With social media’s rise as a viable place for marketing, it’s also become ripe for misuse. For most individuals, committing social media mistakes will be fine. Most people use the platform to connect with friends and share content, so messing up can be shook off the same way you would in the real world when hanging out with people you know.

For big brands and large businesses, however, even the slightest foibles can turn into a PR nightmare that can damage profits and hurt a company’s reputation for years to come. Suffice to say, the rules aren’t the same when you’re trying to do business in social media.

Here are some of the six things you should absolutely avoid when social networking

1. Be insensitive or ignorant of current events

Remember that in social media, you’re posting in a public forum, so people expect you to be sensitive to prevailing sentiments. As such, always think twice about whether a tweet you’re sending can be misconstrued in light of current events.

Back in 2012, on the day of the Aurora, Colorado shooting which left 12 people dead, the NRA sent out a tweet that read, “Good morning, shooters. Happy Friday! Weekend plans?”


While the message itself seemed innocent and friendly, many people, whose minds were still fresh in shock by the horrible events in Colorado, took it out of context, calling the tweet “insensitive” to the events that had gone down a mere hours before. The tweet was eventually taken down later in the day, with a spokesperson explaining that the individual in charge of the account at the time was unaware of the events in Colorado, so wasn’t privy as to how the message could have been taken out of the intended context.

Same thing happened to Epicurious who sent out a pair of downright insensitive and oblivious content marketing tweets in the aftermath of the Boston tragedy. One read, “Boston, our hearts are with you. Here’s a bowl of breakfast energy we could all use to start today,” and linked to a recipe. They soon realised the mistake and issued an apology tweet to follow but the damage had already been done!

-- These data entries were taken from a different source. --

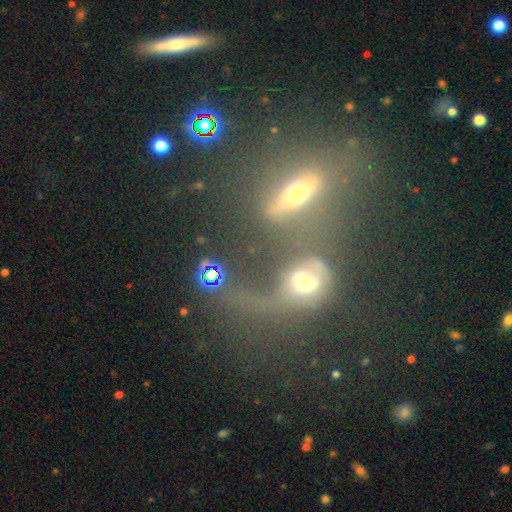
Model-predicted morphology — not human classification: This appears to be a featured or disk galaxy (44%). Merging: merger (52%).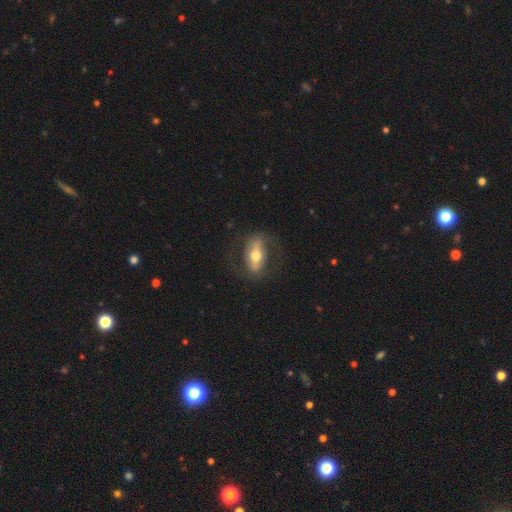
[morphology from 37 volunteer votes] A featured or disk galaxy (51%) with a strong bar (67%), no spiral arms (73%) and a moderate central bulge (73%).

Vote fractions:
- Smooth or featured? featured or disk: 51% / smooth: 41% / star or artifact: 8%
- Edge-on disk? no: 79% / yes: 21%
- Bar? strong: 67% / no: 20% / weak: 13%
- Spiral arms? no: 73% / yes: 27%
- Bulge size? moderate: 73% / large: 13% / small: 7% / none: 7% / dominant: 0%
- Merging? none: 82% / minor disturbance: 12% / major disturbance: 6% / merger: 0%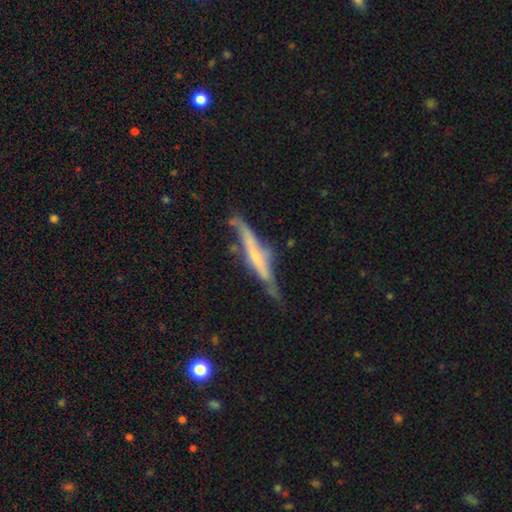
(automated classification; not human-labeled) The model was most divided on "edge-on bulge": none: 40%, rounded: 36%, boxy: 24%. More confident: edge-on disk — yes (87%); smooth or featured — featured or disk (65%); merging — none (52%).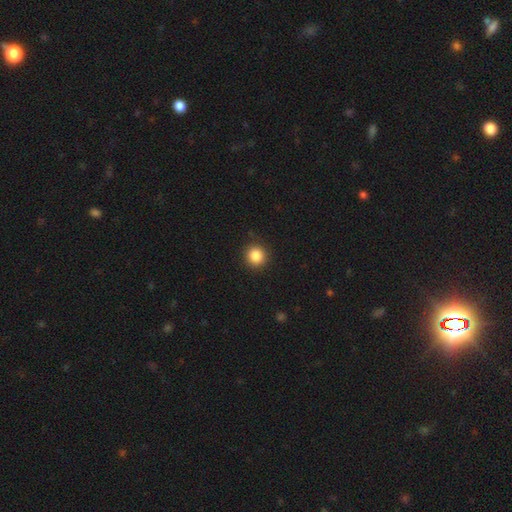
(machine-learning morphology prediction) smooth 86%, star or artifact 10%, featured or disk 4%. Down the decision tree: how rounded — round (91%); merging — none (90%).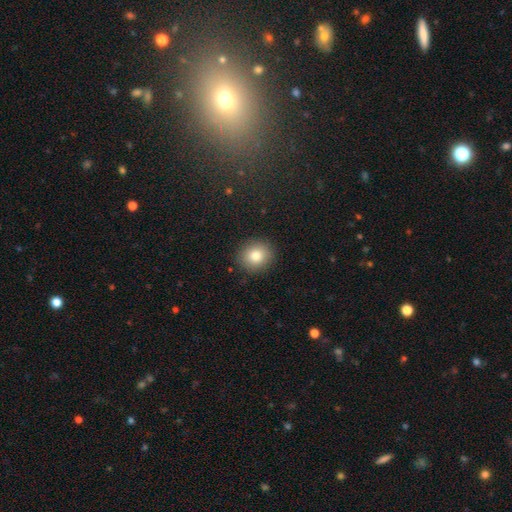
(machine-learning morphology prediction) This appears to be a smooth galaxy with no disk features (83%) that is round (78%). Merging: none (89%).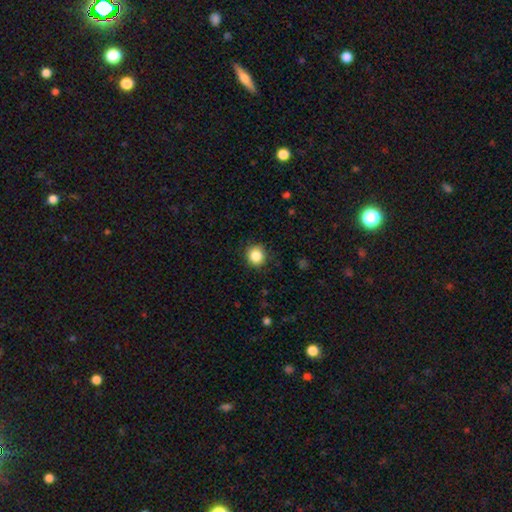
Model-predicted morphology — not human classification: type=smooth (86%); roundness=round (89%); merging=none (88%).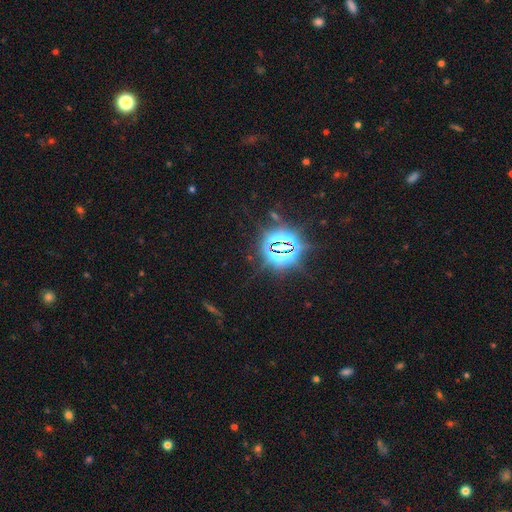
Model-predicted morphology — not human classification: smooth_or_featured: star or artifact (p=0.84) [alt: smooth p=0.10]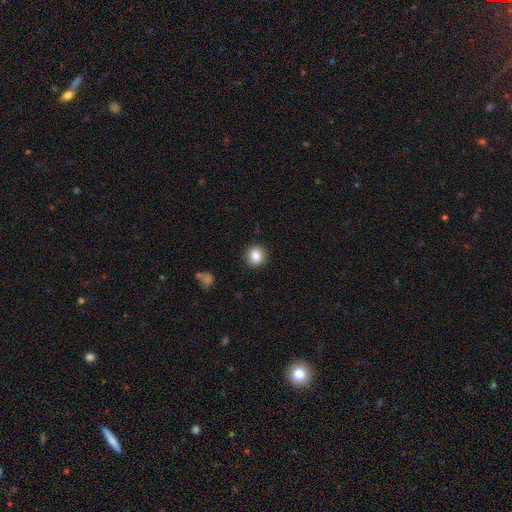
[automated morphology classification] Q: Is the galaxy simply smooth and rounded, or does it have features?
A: smooth — 84%.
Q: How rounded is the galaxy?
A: round — 92%.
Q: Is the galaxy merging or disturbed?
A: none — 92%.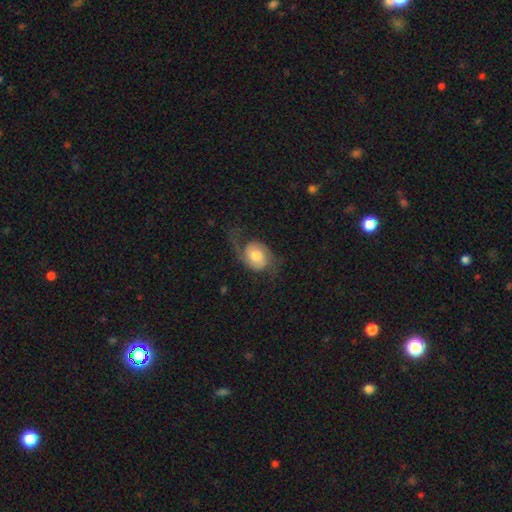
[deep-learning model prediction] A featured or disk galaxy (65%) with no bar (69%), 2 (76%) loose (48%) spiral arms (91%) and a moderate central bulge (57%).

Vote fractions:
- Smooth or featured? featured or disk: 65% / smooth: 28% / star or artifact: 7%
- Edge-on disk? no: 97% / yes: 3%
- Bar? no: 69% / weak: 26% / strong: 5%
- Spiral arms? yes: 91% / no: 9%
- Spiral winding? loose: 48% / medium: 36% / tight: 16%
- Spiral arm count? 2: 76% / 1: 16% / can't tell: 5% / 3: 1% / 4: 1% / more than 4: 1%
- Bulge size? moderate: 57% / large: 19% / small: 17% / dominant: 4% / none: 3%
- Merging? none: 52% / major disturbance: 24% / minor disturbance: 22% / merger: 2%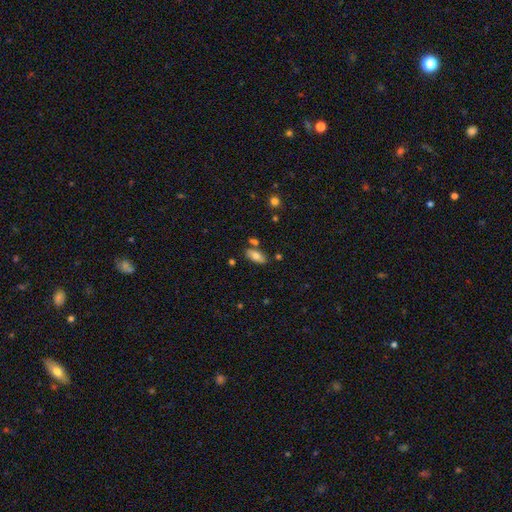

Takeaway: Make sure the person manning your social media accounts reads the news and knows how to gauge prevailing public sentiment.

2. Discuss private things publicly

Don’t discuss private matters publicly. Social media is a public platform and your conversations will be open for the whole world to see.

T-Mobile, for instance, was outed as buying links for SEO via a public Twitter conversation between T-Mobile’s help account on Twitter (@TMobileHelp) and a user from whose website they have bought links from. It was there, in plain sight, for all the world to see, essentially giving away the fact that the company buys links for SEO purposes. The good news for T-Mobile? Other than SEOs, search engines, and people in a similar profession, most people don’t really care if they buy links.


Now, imagine if the topic discussed was a little more sensitive that concerned a larger demographic of users…

Takeaway: Social media isn’t the place to discuss things best kept under wraps.

3. Make bad things worse

Sometimes, companies react to things in a way that just digs them in a hole.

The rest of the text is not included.